_STUDY QUESTIONS_
A - In the text about protecting the Carolina madtom and the Neuse River waterdog, how many river miles will be set aside as critical habitat for the madtom?
B - Carry on the text about protecting the Carolina madtom and the Neuse River waterdog, picking up after its last sentence.

[TEXT Boundary: Start]

The Carolina Madtom has lost 64 percent of its historical range while the Neuse River waterdog has lost 35 percent. Curry says this decline could be a result of sedimentation and changes in water quality.
“Modern life, it does a lot of things that insult, water pollution, like development runoff from parking lots, confined animal feeding operations, agriculture that doesn't keep sediment out of the stream or it doesn't keep pesticides or fertilizers out of the stream, all of these inputs together really degrade the water quality that hurt these special species that live in North Carolina and nowhere else.”
On June 9th, the U.S. Fish and Wildlife Service announced that the Carolina madtom catfish will now receive protection as an endangered species and nearly 260 river miles will be designated as its critical habitat.
The Neuse River waterdog salamander will be protected as a threatened species with an E-S-A Section 4-d rule. Nearly 780 river miles will be designated as its critical habitat. Under the rule, logging can continue in its habitat if certain practices are followed to prevent sediment pollution.
Lilibeth Serrano, Public Affairs Specialist for the Raleigh field office of the U-S Fish and Wildlife Service says these critical habitat designations are essential to conservation.
“What the listing always entails is protection from what the law calls take. Take is, it's a very broad definition, basically bothering the animal, harassing it, killing it, pursuing it in the wild, having it, owning it, all of that is, is now illegal for these two species. There are so few of them that we really want to make sure that every single individual that's out there is able to function in the wild.”

[TEXT Boundary: End]
[SOURCE MATERIAL Boundary: Start]

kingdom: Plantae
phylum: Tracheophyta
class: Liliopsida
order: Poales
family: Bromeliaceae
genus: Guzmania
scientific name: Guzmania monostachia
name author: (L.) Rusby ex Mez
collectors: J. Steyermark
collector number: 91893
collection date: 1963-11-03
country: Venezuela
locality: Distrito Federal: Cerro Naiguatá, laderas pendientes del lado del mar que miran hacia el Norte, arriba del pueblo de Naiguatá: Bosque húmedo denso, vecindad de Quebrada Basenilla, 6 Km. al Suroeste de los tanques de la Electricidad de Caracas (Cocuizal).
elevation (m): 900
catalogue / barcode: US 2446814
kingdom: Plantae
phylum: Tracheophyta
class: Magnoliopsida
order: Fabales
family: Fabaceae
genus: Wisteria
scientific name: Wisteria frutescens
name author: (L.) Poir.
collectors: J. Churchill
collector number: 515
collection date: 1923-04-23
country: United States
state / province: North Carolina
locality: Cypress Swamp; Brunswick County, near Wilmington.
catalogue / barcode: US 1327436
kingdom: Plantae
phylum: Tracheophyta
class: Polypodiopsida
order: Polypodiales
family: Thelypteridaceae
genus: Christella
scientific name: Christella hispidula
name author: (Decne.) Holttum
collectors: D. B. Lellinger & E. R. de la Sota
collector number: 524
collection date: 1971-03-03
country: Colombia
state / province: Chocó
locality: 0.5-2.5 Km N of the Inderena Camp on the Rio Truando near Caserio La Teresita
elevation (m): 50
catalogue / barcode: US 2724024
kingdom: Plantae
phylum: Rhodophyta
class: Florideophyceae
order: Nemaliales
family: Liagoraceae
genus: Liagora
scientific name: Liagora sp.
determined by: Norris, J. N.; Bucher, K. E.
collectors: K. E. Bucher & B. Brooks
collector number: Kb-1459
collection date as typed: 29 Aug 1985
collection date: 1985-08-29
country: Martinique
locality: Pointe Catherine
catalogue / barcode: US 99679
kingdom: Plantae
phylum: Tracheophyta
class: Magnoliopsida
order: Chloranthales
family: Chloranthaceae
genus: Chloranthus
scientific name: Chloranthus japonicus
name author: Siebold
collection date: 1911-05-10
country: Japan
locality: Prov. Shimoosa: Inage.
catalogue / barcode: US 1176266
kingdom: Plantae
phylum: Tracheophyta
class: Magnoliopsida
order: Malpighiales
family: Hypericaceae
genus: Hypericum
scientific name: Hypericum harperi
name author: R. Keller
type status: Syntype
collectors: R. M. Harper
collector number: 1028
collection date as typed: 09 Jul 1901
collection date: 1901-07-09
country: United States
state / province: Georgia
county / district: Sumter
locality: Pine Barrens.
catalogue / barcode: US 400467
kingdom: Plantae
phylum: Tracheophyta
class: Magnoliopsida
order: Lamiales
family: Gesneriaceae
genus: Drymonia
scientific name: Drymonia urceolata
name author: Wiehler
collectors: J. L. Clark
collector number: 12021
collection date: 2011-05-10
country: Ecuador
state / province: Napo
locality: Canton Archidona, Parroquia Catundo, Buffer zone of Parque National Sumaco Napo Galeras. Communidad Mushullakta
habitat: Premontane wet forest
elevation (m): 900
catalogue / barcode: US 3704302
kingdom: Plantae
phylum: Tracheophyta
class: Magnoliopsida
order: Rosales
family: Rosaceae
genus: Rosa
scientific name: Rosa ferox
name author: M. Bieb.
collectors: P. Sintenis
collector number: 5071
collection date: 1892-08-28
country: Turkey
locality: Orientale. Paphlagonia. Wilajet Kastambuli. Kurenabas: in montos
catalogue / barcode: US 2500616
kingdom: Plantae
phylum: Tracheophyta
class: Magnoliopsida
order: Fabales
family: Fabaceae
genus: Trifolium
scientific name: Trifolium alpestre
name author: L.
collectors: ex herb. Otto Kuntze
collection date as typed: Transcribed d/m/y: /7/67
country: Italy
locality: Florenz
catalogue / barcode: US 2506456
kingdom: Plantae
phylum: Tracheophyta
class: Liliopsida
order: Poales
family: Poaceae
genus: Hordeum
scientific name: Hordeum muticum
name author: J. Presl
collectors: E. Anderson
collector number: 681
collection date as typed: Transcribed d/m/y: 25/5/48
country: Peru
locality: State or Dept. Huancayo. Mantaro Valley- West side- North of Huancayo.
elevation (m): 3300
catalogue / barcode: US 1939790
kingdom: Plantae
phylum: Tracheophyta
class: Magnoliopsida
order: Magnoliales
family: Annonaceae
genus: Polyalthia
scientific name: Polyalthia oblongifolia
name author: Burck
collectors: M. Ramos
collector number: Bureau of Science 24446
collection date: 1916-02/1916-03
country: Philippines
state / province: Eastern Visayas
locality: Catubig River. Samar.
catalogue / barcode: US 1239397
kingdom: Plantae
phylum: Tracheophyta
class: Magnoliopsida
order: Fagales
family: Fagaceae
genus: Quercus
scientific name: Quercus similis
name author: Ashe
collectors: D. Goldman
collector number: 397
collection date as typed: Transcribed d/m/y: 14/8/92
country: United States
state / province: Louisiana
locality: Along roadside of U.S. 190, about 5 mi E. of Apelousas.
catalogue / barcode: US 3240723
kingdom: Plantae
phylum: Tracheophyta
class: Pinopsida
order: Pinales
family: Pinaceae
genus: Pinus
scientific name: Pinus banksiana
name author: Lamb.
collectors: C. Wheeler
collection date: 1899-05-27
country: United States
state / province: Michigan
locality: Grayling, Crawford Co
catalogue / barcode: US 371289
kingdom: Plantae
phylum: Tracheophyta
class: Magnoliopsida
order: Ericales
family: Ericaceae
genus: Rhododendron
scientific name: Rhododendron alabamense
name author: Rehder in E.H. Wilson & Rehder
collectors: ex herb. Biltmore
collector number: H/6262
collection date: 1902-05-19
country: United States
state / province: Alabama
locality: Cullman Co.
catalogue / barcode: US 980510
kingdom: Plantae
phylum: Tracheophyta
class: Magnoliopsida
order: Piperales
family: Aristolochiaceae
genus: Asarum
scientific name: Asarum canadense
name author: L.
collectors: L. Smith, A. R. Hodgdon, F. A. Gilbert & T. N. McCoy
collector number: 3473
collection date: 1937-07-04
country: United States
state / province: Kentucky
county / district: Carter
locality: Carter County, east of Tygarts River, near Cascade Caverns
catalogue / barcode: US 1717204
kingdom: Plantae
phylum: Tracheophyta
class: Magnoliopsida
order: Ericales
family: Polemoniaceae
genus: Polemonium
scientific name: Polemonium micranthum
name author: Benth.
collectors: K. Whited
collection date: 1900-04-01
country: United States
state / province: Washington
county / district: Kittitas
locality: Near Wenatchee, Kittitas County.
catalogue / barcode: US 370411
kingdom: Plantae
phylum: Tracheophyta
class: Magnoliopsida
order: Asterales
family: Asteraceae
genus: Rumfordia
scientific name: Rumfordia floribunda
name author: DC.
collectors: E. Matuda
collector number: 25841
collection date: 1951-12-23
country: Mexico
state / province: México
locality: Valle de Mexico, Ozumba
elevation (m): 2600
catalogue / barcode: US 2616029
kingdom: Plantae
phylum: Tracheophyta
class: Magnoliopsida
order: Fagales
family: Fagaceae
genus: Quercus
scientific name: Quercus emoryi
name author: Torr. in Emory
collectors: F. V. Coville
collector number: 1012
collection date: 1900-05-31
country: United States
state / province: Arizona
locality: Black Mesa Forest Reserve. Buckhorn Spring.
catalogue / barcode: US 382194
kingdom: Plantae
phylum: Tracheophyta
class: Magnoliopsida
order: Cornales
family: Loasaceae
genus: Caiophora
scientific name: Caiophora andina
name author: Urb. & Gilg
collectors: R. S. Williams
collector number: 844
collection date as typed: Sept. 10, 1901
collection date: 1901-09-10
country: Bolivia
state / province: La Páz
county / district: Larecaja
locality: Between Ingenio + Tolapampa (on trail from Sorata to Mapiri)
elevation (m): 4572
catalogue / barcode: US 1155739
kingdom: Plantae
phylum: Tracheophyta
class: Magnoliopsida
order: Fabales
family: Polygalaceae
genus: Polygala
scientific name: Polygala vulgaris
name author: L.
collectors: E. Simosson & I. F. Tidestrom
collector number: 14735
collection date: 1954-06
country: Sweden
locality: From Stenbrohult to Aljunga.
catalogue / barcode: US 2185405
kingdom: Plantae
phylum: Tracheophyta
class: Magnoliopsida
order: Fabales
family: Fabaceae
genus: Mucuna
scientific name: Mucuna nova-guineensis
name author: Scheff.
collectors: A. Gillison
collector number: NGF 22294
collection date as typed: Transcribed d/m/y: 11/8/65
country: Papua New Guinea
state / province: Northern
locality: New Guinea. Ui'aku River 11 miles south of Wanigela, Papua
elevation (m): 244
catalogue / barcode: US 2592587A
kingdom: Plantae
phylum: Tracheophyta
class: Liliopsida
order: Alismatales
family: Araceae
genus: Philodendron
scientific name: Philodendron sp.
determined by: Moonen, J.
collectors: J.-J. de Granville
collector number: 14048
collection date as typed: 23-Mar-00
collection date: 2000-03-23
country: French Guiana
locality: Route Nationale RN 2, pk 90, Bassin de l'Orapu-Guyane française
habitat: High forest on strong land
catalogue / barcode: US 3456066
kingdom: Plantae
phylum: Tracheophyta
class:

[SOURCE MATERIAL Boundary: End]

_ANSWERS FOR EACH ITEM_
A - Nearly 260 river miles.

B -
Most of the riverbanks and access areas adjacent to madtom and waterdog habitat are privately owned. But Serrano says most property owners won’t notice any difference with the new protected status.
The Fish and Wildlife Service awarded over 100-thousand dollars to North Carolina State University to research the Neuse River waterdog. Eric Teitsworth, a graduate student in the College of Natural Resources at NC State, is part of this team of researchers.
“I'm hopeful that, you know, having this designation, requiring developers to, you know, follow certain regulations and how they impact waterways, or even just requiring both the state and the federal government to have some, you know, monitoring regimen is really important for this species and I think that we're catching it at a time when we actually still have the ability to do something about it, and it's less likely that we'll lose the species because of it.”
The Fish and Wildlife Service has also partnered with Conservation Fisheries Inc. and the North Carolina Wildlife Resources Commission to breed Carolina Madtoms in captivity and further prevent extinction. The new federal rules and regulations under the ESA, will become effective on Friday, July 9th.